For the thin-film transistors, we used Si/SiO2 wafers which were sonicated in acetone, isopropanol, and methanol (10 min in each), rinsed with methanol and dried at 100 °C for nearly 15 min. Films of NWs (typically 100–200 nm thick) were then either drop-cast from a 5 mg/ml dispersion in water and heated at 70 °C for nearly 30 min, or spin-coated (20 s at 1700 r.p.m. followed by 30 s at 3000 r.p.m.) from a 50 mg/ml dispersion in methanol and were dried at room temperature for nearly 1 h. Source and drain contacts (50 nm Au) were patterned on the film using evaporation. For the gate dielectric, an ion gel comprising of 10 wt% of the triblock copolymer poly(styrene-block-ethylene oxide-block-styrene) and 90 wt% of the ionic liquid 1-ethyl-3-methylimidazolium bis(trifluoromethylsulfonyl)imide was spread over the active channel. Finally, a Pt foil was placed over the ion gel to serve as the gate electrode. Current–voltage (I–V) characteristics were measured using an Agilent 4155C semiconductor parameter analyzer.

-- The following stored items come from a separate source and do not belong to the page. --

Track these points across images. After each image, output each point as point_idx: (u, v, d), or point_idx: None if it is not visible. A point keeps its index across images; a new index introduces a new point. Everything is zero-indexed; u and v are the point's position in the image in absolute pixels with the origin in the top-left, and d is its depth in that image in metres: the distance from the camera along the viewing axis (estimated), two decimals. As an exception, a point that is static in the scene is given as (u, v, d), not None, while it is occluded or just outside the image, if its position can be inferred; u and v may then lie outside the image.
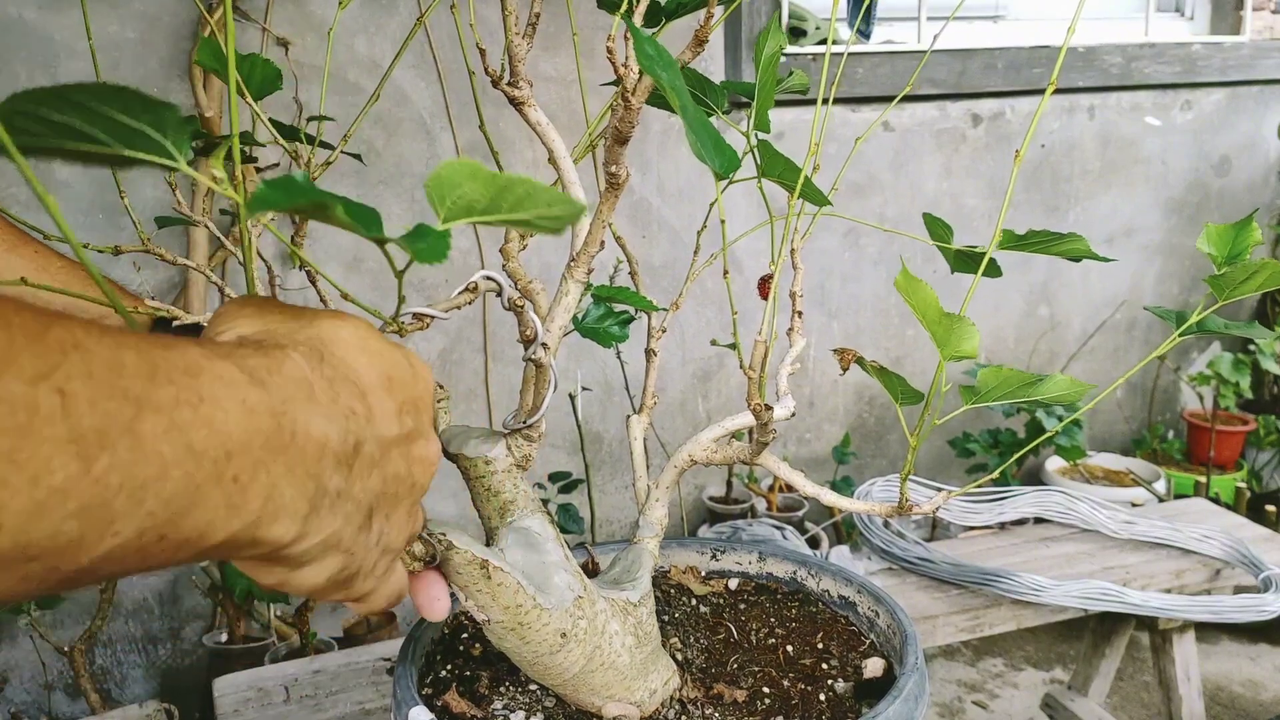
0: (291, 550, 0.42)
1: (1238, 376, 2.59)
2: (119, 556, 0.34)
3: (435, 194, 0.42)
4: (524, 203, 0.43)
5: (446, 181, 0.42)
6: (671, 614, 0.84)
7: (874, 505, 0.69)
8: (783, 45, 0.65)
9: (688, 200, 2.22)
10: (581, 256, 0.64)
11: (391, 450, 0.47)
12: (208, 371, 0.36)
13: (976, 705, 2.16)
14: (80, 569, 0.33)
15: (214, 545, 0.37)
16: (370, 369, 0.46)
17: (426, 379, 0.51)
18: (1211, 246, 0.68)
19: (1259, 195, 2.73)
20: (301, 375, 0.42)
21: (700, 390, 2.35)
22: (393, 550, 0.51)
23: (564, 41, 2.03)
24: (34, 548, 0.31)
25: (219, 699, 1.05)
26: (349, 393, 0.44)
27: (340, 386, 0.44)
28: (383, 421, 0.46)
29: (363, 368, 0.46)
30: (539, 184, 0.43)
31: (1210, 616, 1.21)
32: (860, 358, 0.67)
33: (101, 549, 0.33)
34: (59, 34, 1.72)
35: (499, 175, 0.43)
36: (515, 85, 0.63)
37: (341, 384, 0.44)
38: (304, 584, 0.45)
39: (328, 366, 0.44)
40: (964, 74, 2.34)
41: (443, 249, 0.40)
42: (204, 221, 0.81)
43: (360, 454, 0.45)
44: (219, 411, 0.36)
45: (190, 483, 0.35)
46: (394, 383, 0.48)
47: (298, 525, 0.41)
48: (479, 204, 0.43)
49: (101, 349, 0.33)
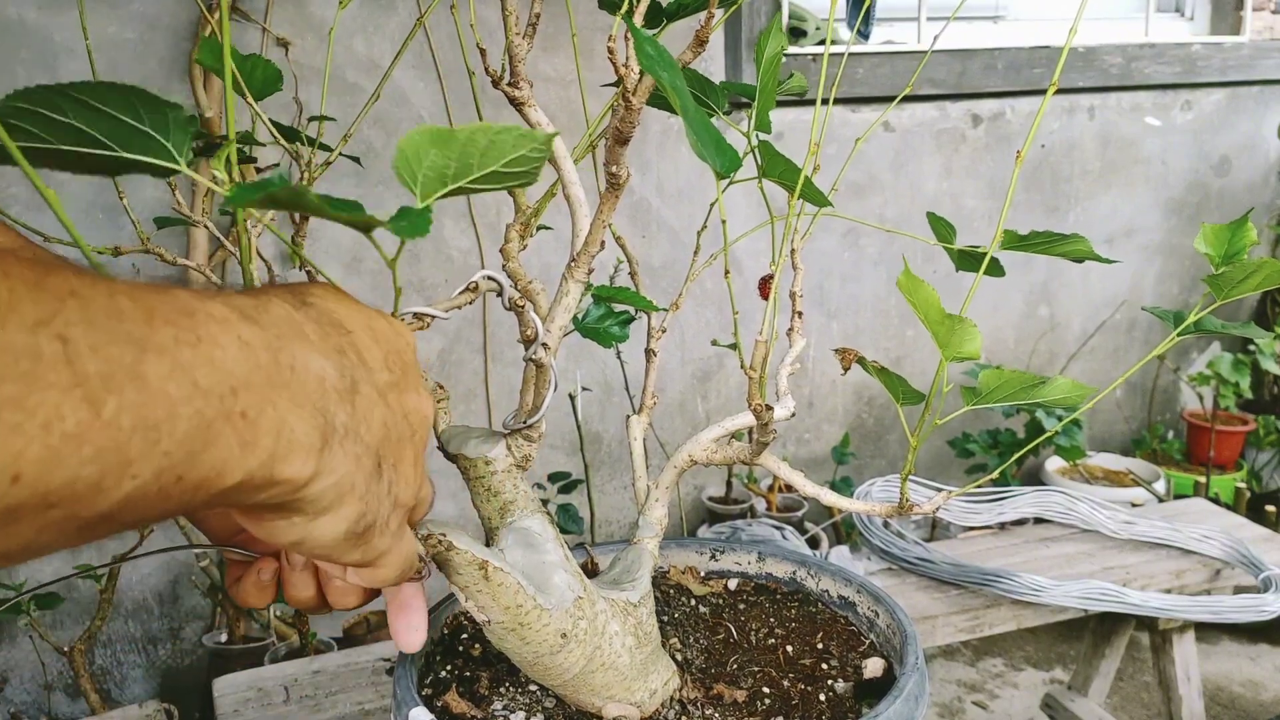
0: (309, 491, 0.41)
1: (1237, 376, 2.59)
2: (138, 499, 0.34)
3: (405, 171, 0.42)
4: (490, 152, 0.43)
5: (412, 155, 0.42)
6: (671, 614, 0.84)
7: (874, 505, 0.69)
8: (784, 46, 0.65)
9: (687, 201, 2.22)
10: (582, 256, 0.64)
11: (387, 395, 0.47)
12: (201, 311, 0.36)
13: (976, 705, 2.16)
14: (100, 514, 0.33)
15: (233, 486, 0.37)
16: (351, 316, 0.46)
17: (407, 335, 0.51)
18: (1209, 246, 0.68)
19: (1259, 195, 2.73)
20: (288, 315, 0.42)
21: (700, 391, 2.35)
22: (403, 505, 0.50)
23: (563, 42, 2.03)
24: (54, 495, 0.31)
25: (219, 699, 1.05)
26: (337, 333, 0.44)
27: (327, 328, 0.44)
28: (373, 365, 0.46)
29: (344, 314, 0.46)
30: (498, 126, 0.42)
31: (1210, 617, 1.21)
32: (861, 357, 0.67)
33: (121, 492, 0.33)
34: (59, 34, 1.72)
35: (458, 130, 0.42)
36: (515, 85, 0.63)
37: (328, 325, 0.44)
38: (324, 536, 0.44)
39: (312, 310, 0.44)
40: (964, 74, 2.34)
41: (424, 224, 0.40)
42: (203, 222, 0.81)
43: (358, 393, 0.44)
44: (218, 349, 0.36)
45: (201, 420, 0.35)
46: (376, 333, 0.47)
47: (313, 461, 0.40)
48: (449, 169, 0.43)
49: (97, 294, 0.33)
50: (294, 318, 0.42)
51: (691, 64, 0.64)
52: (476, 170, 0.43)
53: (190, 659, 2.05)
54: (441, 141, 0.42)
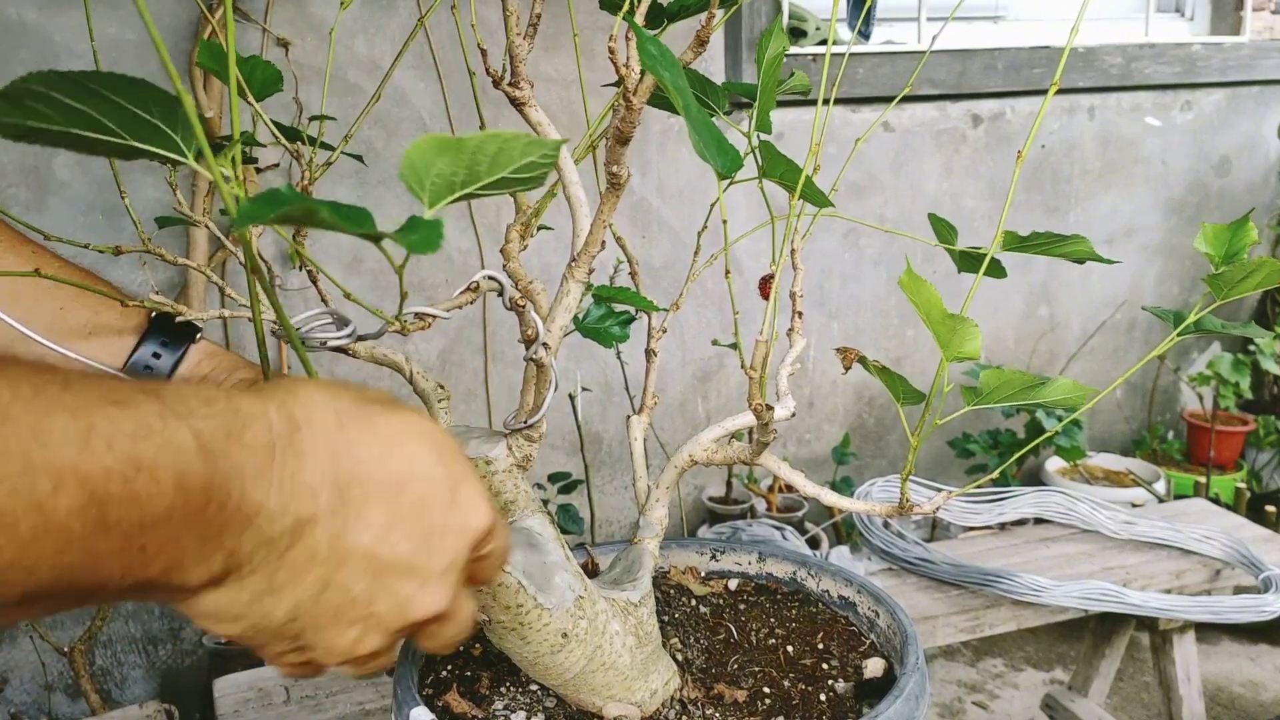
0: (194, 604, 0.40)
1: (1237, 377, 2.59)
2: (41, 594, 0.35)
3: (413, 180, 0.42)
4: (500, 160, 0.43)
5: (419, 164, 0.41)
6: (672, 614, 0.84)
7: (874, 505, 0.69)
8: (786, 47, 0.65)
9: (688, 201, 2.22)
10: (582, 257, 0.64)
11: (354, 560, 0.42)
12: (157, 435, 0.35)
13: (976, 706, 2.16)
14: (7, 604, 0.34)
15: (120, 590, 0.37)
16: (380, 466, 0.42)
17: (470, 523, 0.44)
18: (1208, 246, 0.68)
19: (1259, 195, 2.73)
20: (267, 443, 0.39)
21: (700, 391, 2.35)
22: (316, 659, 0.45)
23: (564, 43, 2.03)
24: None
25: (219, 699, 1.05)
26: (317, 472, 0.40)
27: (307, 461, 0.40)
28: (356, 525, 0.41)
29: (367, 458, 0.42)
30: (507, 134, 0.42)
31: (1210, 617, 1.21)
32: (863, 357, 0.67)
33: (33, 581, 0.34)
34: (59, 35, 1.72)
35: (466, 139, 0.41)
36: (516, 86, 0.63)
37: (312, 459, 0.40)
38: (218, 630, 0.42)
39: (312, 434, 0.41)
40: (964, 74, 2.34)
41: (435, 238, 0.39)
42: (204, 221, 0.81)
43: (300, 541, 0.40)
44: (152, 486, 0.35)
45: (91, 553, 0.34)
46: (406, 494, 0.43)
47: (196, 582, 0.39)
48: (458, 177, 0.42)
49: (27, 418, 0.32)
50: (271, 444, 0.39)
51: (692, 64, 0.64)
52: (485, 177, 0.43)
53: (191, 659, 2.05)
54: (450, 150, 0.41)
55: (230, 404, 0.39)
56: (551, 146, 0.44)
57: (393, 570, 0.43)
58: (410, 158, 0.41)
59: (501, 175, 0.43)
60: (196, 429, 0.36)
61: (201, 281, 1.84)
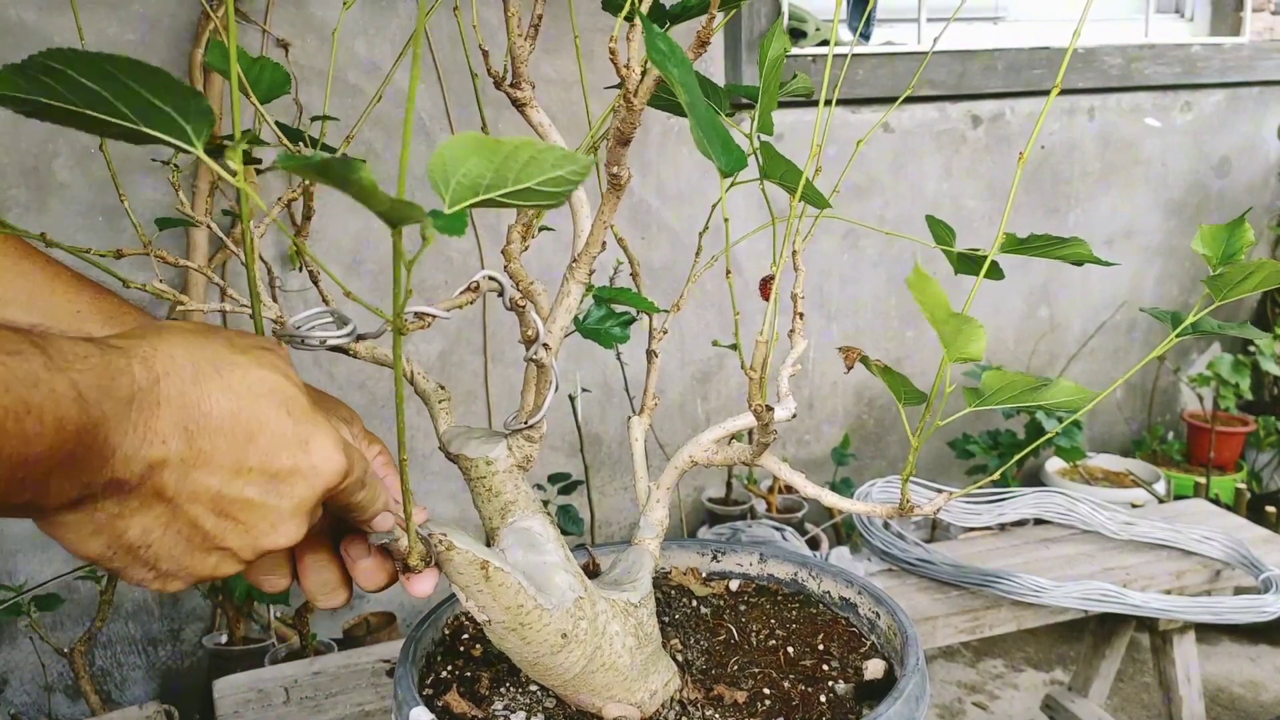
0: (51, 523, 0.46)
1: (1237, 377, 2.59)
2: None
3: (439, 176, 0.42)
4: (529, 169, 0.43)
5: (450, 160, 0.41)
6: (672, 615, 0.85)
7: (874, 506, 0.69)
8: (787, 48, 0.66)
9: (688, 202, 2.22)
10: (583, 257, 0.64)
11: (201, 499, 0.48)
12: (44, 384, 0.41)
13: (977, 706, 2.16)
14: None
15: None
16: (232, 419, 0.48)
17: (322, 468, 0.51)
18: (1206, 247, 0.68)
19: (1259, 196, 2.73)
20: (130, 393, 0.44)
21: (700, 392, 2.35)
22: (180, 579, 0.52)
23: (565, 44, 2.03)
24: None
25: (219, 700, 1.05)
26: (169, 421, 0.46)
27: (162, 410, 0.46)
28: (204, 470, 0.47)
29: (217, 411, 0.47)
30: (541, 144, 0.42)
31: (1210, 618, 1.21)
32: (865, 356, 0.67)
33: None
34: (59, 36, 1.72)
35: (502, 142, 0.42)
36: (518, 87, 0.63)
37: (166, 408, 0.46)
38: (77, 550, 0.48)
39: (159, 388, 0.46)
40: (964, 75, 2.34)
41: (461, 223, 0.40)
42: (206, 221, 0.81)
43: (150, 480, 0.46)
44: (38, 426, 0.40)
45: None
46: (254, 446, 0.48)
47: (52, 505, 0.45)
48: (484, 179, 0.42)
49: None
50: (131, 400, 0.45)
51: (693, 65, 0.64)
52: (512, 184, 0.43)
53: (190, 660, 2.05)
54: (485, 150, 0.41)
55: (104, 358, 0.44)
56: (584, 164, 0.44)
57: (242, 510, 0.49)
58: (443, 154, 0.41)
59: (528, 185, 0.43)
60: (74, 380, 0.42)
61: (202, 282, 1.84)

Density functional theory calculations

The Vienna ab initio software package60 was used to perform the DFT calculations, along with the projector augmented-wave method61 to describe the ion–electron interactions and the generalized gradient approximation62 within the Perdew–Burke–Ernzerhof framework63 as the exchange-correlation functional. The surface calculation of Tewas modeled by a slab supercell with a vacuum thickness of 20 Å to separate the slabs and a Te slab thickness of >17 Å to prevent interaction between two termination surfaces. The lattice parameters of the supercell were fixed at its bulk value in the slab in in-plane direction, and all the atoms were relaxed freely until the forces are <0.01 eV/Å. All calculations used a plane-wave cutoff of 500 eV and 21 × 21 × 1 mesh for k-space to obtain converged results. Moreover, the magnetic moment was not considered in all the calculations as Te and sulfur are not spin-polarized. In the physical adsorption case, the S adatom is loosely attached to the Te surface by weak Van-der-Waals forces, whereas in the case of chemical adsorption, stronger bonding exists between the two atoms resulting in a shorter bond length. In the calculation, firstly, the structures were fully relaxed to reach their equilibrium configurations. Then, the charge densities on the bare Te surface and the isolated S adatom were calculated separately by using the same atomistic position from the adsorbed structure but fixing each atom individually in its position to prevent the relaxation. By doing so, it was possible to compare the charge densities of sulfur, Te, and sulfur on Te, respectively and extract the charge-transfer effect between sulfur and Te.

Thermoelectric modules

For TE module demonstration, doped and undoped Te NW dispersions were briefly agitated prior to deposition. Individual p- and n-type legs were drop-cast onto Kapton substrates and dried at 90 °C on a hot plate. Electrical contacts were made using silver paint (PELCO, Ted Pella) or thermally evaporated gold. Kapton tape was pre-cleaned with soap and water and exposed to 5 min of UV/ozone treatment prior to NW dispersion deposition. To establish a temperature gradient across the device, one side of the TE module legs was placed in contact with a hot plate/heating block, while the other side of the legs in the TE module was exposed to ambient air. The temperature gradient was quantified using an infrared imaging camera (FLIR OSXL-E50). To establish module performance, electrical contact with the appropriate number of p/n legs in series was made using thin tip movable probes; the Voc generated by the TE module under a temperature difference was measured using an Agilent voltmeter. All measurements were carried out under ambient conditions in air.